Resident, an experiential dining concept, launched in NYC earlier this year and is eyeing expansion. The concept leverages event space in upscale residential buildings and hosts chefs to create a unique dining experience. Tickets for the tasting menus are pre-sold, so there’s less wasted food and labor. And the chef gets the opportunity to build a direct repore with her/his diners. “We are reimagining the restaurant model, specifically fine dining,” says Mommsen. “It’s efficient and expands the margins of fine dining.“
Resident gives chefs the turnkey ability to hop on the Resident platform and cook a dinner for a high-end clientele. Resident streamlines the experience – and handles the ticketing, staffing, equipment and private dining room setup.With many fine dining restaurants closed or operating at reduced capacity, Resident has been able to get chefs from Michelin-starred chefs to participate.
“We are leveraging chefs that work at the best restaurants in the world,” says Mommsen. “We are taking that talent and creating a concept for them that's a platform of empowerment.” For chefs, this concept can be used for the betterment of their careers, to test a new concept, or for a way for out-of-town-chefs to test a new market.
5. Native Delivery Is on the Rise
As restaurants lean into off-premises for the foreseeable future, many are looking at ways to boost the bottom line.
From third-party to hybrid to in-house delivery channels, Native Delivery Rising panel features three executives sharing their insights on how to best navigate the complex world of delivery.

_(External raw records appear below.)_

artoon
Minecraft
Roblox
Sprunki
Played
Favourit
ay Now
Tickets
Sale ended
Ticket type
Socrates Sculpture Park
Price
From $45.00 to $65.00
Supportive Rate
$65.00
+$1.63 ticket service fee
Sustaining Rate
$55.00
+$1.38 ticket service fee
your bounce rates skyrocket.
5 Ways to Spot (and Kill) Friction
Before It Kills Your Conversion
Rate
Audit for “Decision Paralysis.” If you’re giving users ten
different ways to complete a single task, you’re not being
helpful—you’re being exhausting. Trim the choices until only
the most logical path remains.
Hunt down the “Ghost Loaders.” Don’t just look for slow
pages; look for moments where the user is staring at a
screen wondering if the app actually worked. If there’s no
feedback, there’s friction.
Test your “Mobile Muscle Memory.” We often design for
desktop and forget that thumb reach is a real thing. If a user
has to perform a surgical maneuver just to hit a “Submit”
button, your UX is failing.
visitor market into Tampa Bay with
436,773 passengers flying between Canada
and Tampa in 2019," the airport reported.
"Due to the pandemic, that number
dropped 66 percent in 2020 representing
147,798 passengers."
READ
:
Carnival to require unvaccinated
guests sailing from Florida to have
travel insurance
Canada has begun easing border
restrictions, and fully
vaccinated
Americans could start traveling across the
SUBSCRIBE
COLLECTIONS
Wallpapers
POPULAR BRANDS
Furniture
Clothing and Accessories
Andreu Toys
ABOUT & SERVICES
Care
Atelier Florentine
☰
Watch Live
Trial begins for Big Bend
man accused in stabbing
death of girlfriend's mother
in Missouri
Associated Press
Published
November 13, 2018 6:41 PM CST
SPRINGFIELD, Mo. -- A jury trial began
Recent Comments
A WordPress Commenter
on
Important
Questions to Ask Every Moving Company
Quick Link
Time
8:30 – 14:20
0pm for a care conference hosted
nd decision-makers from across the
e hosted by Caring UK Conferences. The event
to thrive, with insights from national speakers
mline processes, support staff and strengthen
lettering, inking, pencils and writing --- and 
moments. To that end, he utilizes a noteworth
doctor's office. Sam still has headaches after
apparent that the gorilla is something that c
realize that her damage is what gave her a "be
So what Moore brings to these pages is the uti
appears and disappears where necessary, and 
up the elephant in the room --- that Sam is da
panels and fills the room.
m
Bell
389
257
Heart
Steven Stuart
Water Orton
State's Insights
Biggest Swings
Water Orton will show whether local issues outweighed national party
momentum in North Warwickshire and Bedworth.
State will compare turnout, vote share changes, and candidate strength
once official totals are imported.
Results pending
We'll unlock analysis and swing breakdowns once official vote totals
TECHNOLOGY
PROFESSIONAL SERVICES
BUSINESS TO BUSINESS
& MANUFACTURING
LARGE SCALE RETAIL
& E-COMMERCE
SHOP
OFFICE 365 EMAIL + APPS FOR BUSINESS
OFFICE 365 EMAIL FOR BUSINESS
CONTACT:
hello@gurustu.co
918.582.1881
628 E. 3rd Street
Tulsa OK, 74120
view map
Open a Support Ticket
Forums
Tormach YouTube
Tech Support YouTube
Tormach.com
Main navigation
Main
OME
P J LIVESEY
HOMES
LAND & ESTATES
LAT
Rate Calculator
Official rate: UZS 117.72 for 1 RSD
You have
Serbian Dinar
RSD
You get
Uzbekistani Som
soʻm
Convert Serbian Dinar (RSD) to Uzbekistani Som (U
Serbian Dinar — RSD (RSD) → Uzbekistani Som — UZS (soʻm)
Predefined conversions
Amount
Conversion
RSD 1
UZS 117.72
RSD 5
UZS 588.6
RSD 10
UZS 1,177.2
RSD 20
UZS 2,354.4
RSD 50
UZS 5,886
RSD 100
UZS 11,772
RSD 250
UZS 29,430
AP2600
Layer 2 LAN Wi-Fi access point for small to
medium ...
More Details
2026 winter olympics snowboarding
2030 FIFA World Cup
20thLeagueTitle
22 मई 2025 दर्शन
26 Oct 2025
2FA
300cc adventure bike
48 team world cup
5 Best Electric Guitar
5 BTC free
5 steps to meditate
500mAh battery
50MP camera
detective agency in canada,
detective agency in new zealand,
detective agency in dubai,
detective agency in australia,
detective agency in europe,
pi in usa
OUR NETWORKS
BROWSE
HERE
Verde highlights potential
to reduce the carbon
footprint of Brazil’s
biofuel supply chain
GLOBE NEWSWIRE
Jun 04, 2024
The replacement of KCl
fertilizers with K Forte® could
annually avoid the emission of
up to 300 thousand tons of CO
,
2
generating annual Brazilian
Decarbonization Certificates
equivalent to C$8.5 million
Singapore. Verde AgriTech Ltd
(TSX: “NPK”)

Wing Zone has been offering in-house delivery since it launched 27 years ago, explains Matt Friedman, CEO and founder, and now offers in-house delivery and third-party delivery at its 70 restaurants.
When the third-party delivery fees creep up to 30%, the question becomes: Is third-party delivery profitable and worth it? But third-party tech platforms help brands market to new customers and capture additional revenue. Delivery providers have their place in the marketplace, says Friedman, and may be the right decision for restaurant brands looking for additional exposure.
For those operators considering adding in-house delivery, Friedman advises operators to consider: "insurance, how you are paying people, and it enhances your labor force. For us we like to control the experience; the best way to do that is to have a direct relationship with the consumer.”
Chris Demery has worked with Domino’s Pizza and Bloomin’ Brands and is now P.F. Chang’s SVP Off-Premises Dining. When it comes to third-party delivery, “The customer chooses," he says. “They have to be able to order third-party if they want to do that, but if you can do self delivery … you can enhance that customer experience. Your job, from a customer satisfaction perspective, is to make them happy. I tell my leadership we have to do both (in-house and third-party delivery."
Restaurants need to get down to brass tacks before making the leap. Skip Kimpel, CIO of 4R Restaurants and TechChef podcaster, made the leap from hybrid to owned delivery. “All restaurants out there need to consider multiple different models and use tools to help them calculate profitability for each one ... RTN (Restaurant Technology Network) helps with the TCO Calculator; it’s something I wish I would have had three years ago,” said Kimpel.
Double Your Staff: “You can’t just limp into it. You need to double your workforce,” says Friedman. Half of Wing Zone’s employees are delivery drivers, which he calls “waiters on wheels.”
In-house or self-delivery requires an investment in labor. Over the years he’s tried to reassign drivers to other roles in the restaurant. For Wing Zone, that has not worked. Drivers want to drive and make money. It’s about tips and volume of orders, he says.